Base 320 includes one or more solderable pads (e.g. metal pads) 340 for providing electrical connection to BA driver 10. The solderable pad(s) 340 communicate via conducting paths (or "vias") 342 to transducer mounting surface 324 allowing electrical connection to BA driver 10 through conductors 344. Base 320 also includes a solderable ring 346 (e.g. metal ring) enclosing opening 326 to provide a mechanical connection and airtight seal around opening 326 when mounting apparatus 300 is mounted on a suitable substrate (although other means may be used to provide this seal, as previously discussed). As before, solderable pad(s) 140 and ring 144 are configured to be soldered to the substrate during a flow-soldering process or other "surface mount" process.

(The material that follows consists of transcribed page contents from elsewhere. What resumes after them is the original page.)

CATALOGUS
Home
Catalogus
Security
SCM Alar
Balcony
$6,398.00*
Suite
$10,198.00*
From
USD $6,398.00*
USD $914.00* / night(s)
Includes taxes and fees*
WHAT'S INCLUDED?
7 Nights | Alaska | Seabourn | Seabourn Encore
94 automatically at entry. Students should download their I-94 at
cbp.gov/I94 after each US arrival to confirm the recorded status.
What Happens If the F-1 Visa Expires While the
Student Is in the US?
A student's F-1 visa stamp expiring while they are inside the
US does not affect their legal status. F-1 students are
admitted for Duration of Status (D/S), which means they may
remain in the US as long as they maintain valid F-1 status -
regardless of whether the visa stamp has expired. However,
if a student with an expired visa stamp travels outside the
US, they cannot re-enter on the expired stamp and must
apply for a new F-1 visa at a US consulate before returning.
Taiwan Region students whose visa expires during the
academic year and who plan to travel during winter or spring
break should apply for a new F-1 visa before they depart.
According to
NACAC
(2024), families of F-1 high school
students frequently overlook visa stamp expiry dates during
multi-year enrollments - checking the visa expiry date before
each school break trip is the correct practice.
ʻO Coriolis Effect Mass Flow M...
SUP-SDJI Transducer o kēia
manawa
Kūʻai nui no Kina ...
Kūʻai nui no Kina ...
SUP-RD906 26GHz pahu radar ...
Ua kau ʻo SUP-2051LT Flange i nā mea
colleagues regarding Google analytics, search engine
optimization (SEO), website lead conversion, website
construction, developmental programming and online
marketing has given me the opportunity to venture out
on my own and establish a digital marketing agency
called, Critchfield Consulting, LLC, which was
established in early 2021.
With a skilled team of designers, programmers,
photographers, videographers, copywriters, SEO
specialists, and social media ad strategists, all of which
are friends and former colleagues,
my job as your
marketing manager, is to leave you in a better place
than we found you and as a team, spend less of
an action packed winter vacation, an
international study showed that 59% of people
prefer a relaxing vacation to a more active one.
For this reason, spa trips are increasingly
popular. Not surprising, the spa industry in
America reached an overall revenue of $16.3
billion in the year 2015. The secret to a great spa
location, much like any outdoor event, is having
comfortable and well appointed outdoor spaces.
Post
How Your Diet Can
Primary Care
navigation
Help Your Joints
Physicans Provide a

Figure 6 shows an alternative mounting apparatus 300' based on mounting apparatus 300 (with corresponding features labelled accordingly) and further comprising a chassis 350 including a first wall part 352 including acoustic connector 330' and a second wall part 354 defining electrical connectors 360 for receiving electrical signals via conductors 344'. Together first wall part 352 and second wall part 354 define a compartment 370 for receiving BA driver 10. The first and second wall parts 352, 354 may be formed as a single component as illustrated or may comprise a plurality of discrete parts for performing the functions described.

In use, a leading end of spout 18 is first inserted into connecting port 334' of acoustic connector 330' and then a trailing end of casing 12 is pushed into compartment 370. Optionally, electrical connectors 360 may be sprung members allowing the connectors to serve additionally as locating means for BA driver 10.

It is intended that mounting apparatus 300' is mounted on a substrate (e.g. printed circuit board or equivalent substrate) during system assembly. However, BA driver 10 may be mounted in carrier structure 310' at a later stage in assembly. This is advantageous in cases where the driver is not capable of surviving stress of a part of the manufacturing process (e.g. thermal stress associated with flow soldering and associated surface mount techniques).